Touch and the Barely Audible, part performance, part installation, will explore music and sound as a tactile, sculptural and material experience with innovative composer and director of Soundwaves Festival, Claudia Molitor.
2) Perilous Toye: October 20th, 6.30pm New compositions for solo amplified clavichord and ensemble with Olie Brice on Contrabass, Leon Michener on Clavichord and electronics, and ‘mystery guest’ vocalist. Projections from the visual music box by Pianoscope.
The clavichord is one of the most early and expressive of keyboard instruments, and one that the young Handel was very attached to, often stealing away at night to practice in secret. In this recital his instrument is taken out of it's normal acoustic setting and subjected to various means of sound generation and styles of playing, forming the basis for a suite of compositions that move through free Jazz, Hendrixian riffs, Baroque partimenti, Classical composition, and folk music.

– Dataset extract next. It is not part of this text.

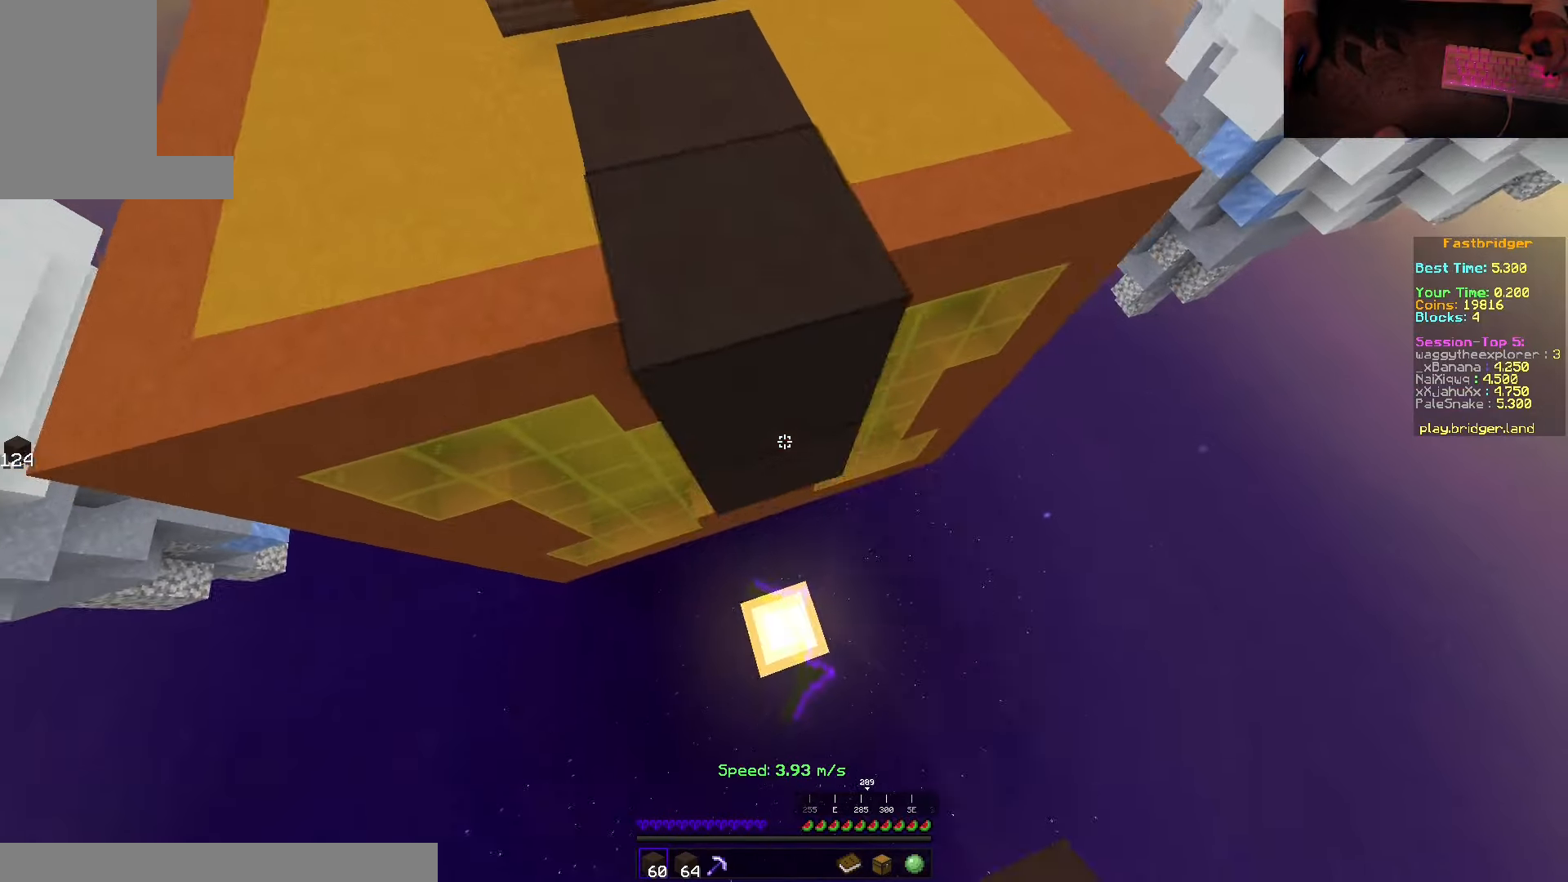
{"keys": ["d", "s", "space"], "mouse": [], "events": [[283, "s", "up"], [366, "w", "down"], [400, "mouse_right", "up"], [433, "w", "up"], [500, "s", "down"]]}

3) Juliet Fraser, October 23rd, 3pm Soprano Juliet Fraser performs works written especially for Handel’s rehearsal room during the annual week long summer school for young people at Handel House Museum with the Royal National Institute for Blind People. Expect diverse pieces exploring everything from Shakespeare and Wordsworth to ping-pong and the phone-hacking crisis!
4) Sam Lee and Olivia Chaney, October 27th, 6.30pm Two stunning folk/alt-folk artists for the price of one.
Sam Lee, folk singer, promoter and animateur, was the 2011 Arts Foundation Award winner and is fast becoming accepted as one of the new pioneers defining the sound, sight and texture of contemporary folksong. Likewise his live band carves an acoustic with their homemade and mongrelised instrumentation and unconventional arrangements that challenge any preconceptions of what ʻtraditionʼ should sounds like.
Olivia Chaney is an exceptional songwriter and gifted virtuoso, conjuring original songs from an Indian harmonium and steel-string guitar. Expect to be charmed, moved and entertained by a performer and musician of unusual depth and passion.
All tickets are £9/5, concerts last an hour, and you should book in advance to ensure entry by calling 02073991953 (there's no online booking). I really hope to see some of you there for what promises to be a fabulous season.